= Gyula Juhász (historian) =

Hungarian historian

Gyula Juhász (Bia, September 11, 1930 – Budapest, April 13, 1993) was a Hungarian historian, a member of the Hungarian Academy of Sciences (1985). He was the brother of the Hungarian poet Ferenc Juhász.

Gyula Juhász was born in a peasant family. He graduated from a military school, but in 1956 he left the army protesting against the suppression of the 1956 Revolution. In 1958, he graduated from the Eötvös Loránd University in Budapest with a degree in history. For the following decades, up to 1985 he has been working for the Historical Institute of the Hungarian Academy of Sciences. From 1985 up to his death in 1993 he was the director of National Széchényi Library. In 1985, he was elected to the Hungarian Academy of Sciences.

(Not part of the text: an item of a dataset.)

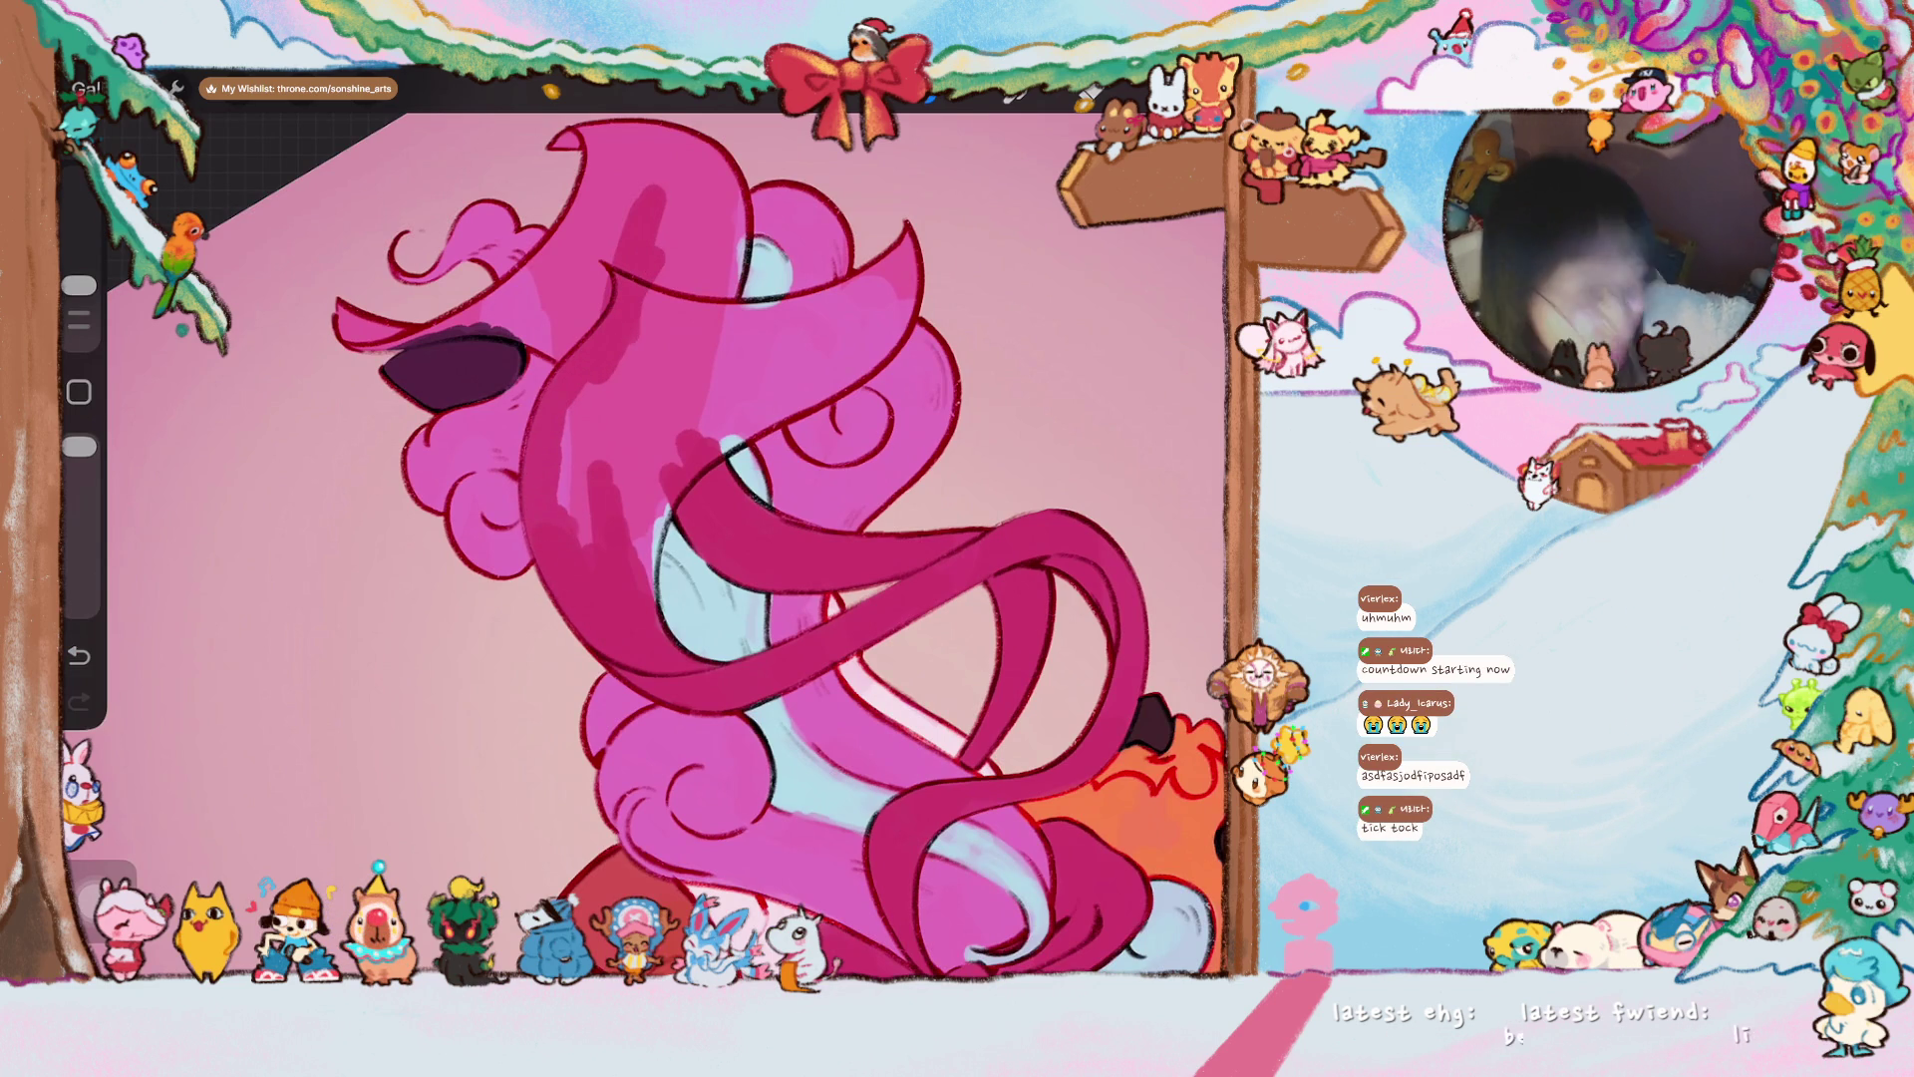
left_click_drag(678, 518, 718, 599)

His main research fields were the general history of the diplomacy, and the Hungarian politics between the World Wars (1930s-1940s). As from 1963 until his death he was teaching history of diplomacy at Marx Károly University of Economics. He served as editor of the Történelmi Szemle (Historical Review) between 1972–1985, and as member of the board of the World Association of the Hungarians after 1986.

Juhász is best known to the general audience by his two books: The Dominant Ideas in Hungary (1983) studied ideas popular with Hungarian intellectuals during World War II, and The War and Hungary 1938-45 (1986) summarizes Hungarian politics during the war.